Title: Pathogenic Escherichia coli Authors
|Meng, Jianghong -|
|Feng, Peter -|
Submitted to: Compendium of Methods for the Microbiological Examination of Foods
Publication Type: Book / Chapter
Publication Acceptance Date: May 30, 2011
Publication Date: N/A
Technical Abstract: Escherichia coli, a member of the Enterobacteriaceae family, is a part of the normal flora of the intestinal tract of humans and a variety of animals. E. coli strains are classified on the basis of antigenic differences in two surface components (serotyping), the somatic antigen (O) of the lipopolysaccharide and the flagellar (H) antigen. The O antigen identifies the serogroup of a strain, and the combination of O antigen and H antigen identifies its serotype. Although most E. coli are harmless commensals of the intestinal flora, certain groups are well known food-borne pathogens and can cause life-threatening diarrhea and severe sequelae or disabilities. Pathogenic E. coli are grouped based on virulence factors (virotype or pathotype), which include patterns of bacterial attachment to host cells, the production of various toxins, invasiveness, and other virulence-associated characteristics. Currently, pathogenic E. coli are categorized into six pathogenic groups: Enterotoxigenic E. coli, Enteroinvasive E. coli, Enterohemorrhagic E. coli, Enertopathogenic E. coli, Enteroaggregative E. coli, and Diffusely adherent E. coli. Since pathogenic E. coli are classified based on virulence factors, serotyping does not provide a definitive identification of the pathogenic group, as some strains with the same O type may belong to more than one pathogenic group.

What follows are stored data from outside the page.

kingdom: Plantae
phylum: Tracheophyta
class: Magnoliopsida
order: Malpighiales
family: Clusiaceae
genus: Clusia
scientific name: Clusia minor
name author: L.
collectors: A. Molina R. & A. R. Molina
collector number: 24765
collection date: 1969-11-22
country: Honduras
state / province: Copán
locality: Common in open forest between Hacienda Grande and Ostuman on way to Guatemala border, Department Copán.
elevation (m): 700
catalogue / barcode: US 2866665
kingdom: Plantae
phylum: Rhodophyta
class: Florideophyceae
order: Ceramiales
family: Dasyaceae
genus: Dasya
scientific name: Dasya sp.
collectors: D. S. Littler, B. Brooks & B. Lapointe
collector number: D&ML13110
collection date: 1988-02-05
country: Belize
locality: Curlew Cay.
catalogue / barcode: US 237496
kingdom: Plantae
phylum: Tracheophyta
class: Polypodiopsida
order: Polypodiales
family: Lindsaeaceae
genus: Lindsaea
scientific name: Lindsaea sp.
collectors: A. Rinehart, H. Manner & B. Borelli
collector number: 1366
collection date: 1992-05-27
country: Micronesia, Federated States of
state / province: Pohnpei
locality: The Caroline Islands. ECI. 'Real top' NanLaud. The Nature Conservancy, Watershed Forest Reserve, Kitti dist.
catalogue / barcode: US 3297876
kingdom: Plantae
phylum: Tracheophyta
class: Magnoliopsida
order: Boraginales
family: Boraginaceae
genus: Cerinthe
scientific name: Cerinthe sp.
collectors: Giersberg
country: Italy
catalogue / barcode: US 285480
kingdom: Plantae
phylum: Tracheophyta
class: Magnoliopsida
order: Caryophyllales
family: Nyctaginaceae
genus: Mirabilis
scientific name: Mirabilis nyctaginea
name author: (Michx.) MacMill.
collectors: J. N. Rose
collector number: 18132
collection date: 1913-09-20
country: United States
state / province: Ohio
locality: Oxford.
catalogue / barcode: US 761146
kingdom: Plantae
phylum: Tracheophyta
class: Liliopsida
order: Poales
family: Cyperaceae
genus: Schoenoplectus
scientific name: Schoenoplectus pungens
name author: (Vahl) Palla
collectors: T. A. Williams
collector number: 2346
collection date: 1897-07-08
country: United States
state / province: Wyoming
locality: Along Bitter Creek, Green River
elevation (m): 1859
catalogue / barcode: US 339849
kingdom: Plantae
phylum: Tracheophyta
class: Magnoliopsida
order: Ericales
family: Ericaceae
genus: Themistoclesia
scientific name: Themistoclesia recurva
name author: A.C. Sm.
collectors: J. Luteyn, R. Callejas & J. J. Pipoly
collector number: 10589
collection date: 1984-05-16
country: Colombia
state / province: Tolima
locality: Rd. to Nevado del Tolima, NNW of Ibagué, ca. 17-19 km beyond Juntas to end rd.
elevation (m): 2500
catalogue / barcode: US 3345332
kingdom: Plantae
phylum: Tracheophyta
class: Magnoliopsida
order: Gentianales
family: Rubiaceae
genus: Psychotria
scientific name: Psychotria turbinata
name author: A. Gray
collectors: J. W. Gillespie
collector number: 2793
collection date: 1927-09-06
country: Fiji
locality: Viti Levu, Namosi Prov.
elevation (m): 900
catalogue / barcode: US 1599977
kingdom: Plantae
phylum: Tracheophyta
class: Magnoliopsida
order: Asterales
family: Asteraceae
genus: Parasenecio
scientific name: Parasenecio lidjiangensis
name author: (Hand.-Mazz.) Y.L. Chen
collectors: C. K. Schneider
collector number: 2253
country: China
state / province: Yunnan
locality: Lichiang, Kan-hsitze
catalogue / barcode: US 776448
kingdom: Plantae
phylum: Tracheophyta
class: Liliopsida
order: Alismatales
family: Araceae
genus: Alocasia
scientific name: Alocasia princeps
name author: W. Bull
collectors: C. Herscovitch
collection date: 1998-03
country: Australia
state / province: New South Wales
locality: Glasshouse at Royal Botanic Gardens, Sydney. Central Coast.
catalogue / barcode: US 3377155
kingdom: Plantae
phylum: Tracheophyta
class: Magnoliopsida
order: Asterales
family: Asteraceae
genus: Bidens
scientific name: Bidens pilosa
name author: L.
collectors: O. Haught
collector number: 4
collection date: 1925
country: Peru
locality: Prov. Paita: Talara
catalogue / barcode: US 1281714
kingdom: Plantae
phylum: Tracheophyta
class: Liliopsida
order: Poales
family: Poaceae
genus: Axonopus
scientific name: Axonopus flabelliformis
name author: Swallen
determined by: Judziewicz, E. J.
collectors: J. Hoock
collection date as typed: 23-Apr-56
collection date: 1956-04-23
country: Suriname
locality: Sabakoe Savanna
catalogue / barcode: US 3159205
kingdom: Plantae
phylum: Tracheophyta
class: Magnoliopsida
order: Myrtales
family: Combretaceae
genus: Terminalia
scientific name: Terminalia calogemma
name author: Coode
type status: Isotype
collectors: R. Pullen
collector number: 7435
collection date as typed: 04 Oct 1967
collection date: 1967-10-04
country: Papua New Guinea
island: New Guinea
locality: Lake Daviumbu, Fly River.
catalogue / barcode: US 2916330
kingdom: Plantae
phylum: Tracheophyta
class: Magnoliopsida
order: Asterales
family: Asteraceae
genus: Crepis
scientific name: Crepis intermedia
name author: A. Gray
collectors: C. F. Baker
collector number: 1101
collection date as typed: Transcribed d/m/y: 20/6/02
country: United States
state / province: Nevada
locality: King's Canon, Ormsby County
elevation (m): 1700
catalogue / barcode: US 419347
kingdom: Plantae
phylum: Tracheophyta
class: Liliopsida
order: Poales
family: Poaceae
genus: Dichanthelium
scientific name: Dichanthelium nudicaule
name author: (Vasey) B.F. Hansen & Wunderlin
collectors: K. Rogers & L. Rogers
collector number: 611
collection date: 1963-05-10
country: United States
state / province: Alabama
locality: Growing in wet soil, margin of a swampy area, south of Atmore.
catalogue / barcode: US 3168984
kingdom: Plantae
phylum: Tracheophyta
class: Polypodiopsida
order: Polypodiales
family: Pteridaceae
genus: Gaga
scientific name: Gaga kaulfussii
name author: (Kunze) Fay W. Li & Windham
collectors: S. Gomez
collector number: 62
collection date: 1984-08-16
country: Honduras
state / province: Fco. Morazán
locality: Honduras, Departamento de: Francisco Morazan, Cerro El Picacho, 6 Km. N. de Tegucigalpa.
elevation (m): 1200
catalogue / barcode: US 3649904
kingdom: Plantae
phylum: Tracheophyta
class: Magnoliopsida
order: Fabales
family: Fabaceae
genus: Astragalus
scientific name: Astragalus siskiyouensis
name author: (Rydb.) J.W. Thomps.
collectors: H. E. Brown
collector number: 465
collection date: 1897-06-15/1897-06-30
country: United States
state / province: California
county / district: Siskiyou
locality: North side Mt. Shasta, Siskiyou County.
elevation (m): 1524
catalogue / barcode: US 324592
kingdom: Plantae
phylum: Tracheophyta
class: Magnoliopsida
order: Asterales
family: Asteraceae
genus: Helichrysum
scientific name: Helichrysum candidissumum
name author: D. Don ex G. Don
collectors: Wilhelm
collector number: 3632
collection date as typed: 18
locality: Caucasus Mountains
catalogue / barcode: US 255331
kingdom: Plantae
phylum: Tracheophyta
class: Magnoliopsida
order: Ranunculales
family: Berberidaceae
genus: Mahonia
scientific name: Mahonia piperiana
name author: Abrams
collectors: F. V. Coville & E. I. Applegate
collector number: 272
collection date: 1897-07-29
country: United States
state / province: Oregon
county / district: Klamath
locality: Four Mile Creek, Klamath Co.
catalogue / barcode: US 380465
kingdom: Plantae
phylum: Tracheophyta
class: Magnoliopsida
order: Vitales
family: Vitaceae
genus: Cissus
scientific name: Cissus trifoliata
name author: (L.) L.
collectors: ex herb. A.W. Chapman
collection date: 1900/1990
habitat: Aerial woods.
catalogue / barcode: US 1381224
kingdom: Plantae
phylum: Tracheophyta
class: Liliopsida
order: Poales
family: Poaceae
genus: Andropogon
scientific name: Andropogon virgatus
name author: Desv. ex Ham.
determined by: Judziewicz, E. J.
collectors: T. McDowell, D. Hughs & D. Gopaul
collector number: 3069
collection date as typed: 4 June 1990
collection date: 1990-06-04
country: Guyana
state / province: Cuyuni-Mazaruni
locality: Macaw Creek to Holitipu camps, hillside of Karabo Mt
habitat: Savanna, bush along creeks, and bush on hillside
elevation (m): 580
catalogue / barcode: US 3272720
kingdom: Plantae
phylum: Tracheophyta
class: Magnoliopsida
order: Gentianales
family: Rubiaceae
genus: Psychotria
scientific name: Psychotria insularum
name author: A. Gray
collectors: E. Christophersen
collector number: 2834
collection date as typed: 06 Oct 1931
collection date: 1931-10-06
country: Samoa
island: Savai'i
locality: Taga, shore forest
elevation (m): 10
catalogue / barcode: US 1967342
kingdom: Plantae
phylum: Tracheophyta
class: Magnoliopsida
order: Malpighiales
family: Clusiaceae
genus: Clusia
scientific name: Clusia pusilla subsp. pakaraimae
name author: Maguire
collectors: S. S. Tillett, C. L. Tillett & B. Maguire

Additionally, the pathogenic E. coli groups are phenotypically diverse, so there are no specific methods to select and isolate each group; however, there are many rapid methods, including immunoassays and PCR-based assays that target specific virulence factors and genes, respectively, that can be used to screen food samples for the presence of the various pathogenic groups. Nevertheless, strain isolation from enrichments remains laborious and problematic since it is difficult to develop isolation media based on unique phenotypic differences among the E. coli groups. This chapter discusses the salient features and roles as food-borne pathogens of the different E. coli groups and current methods available for their detection from foods.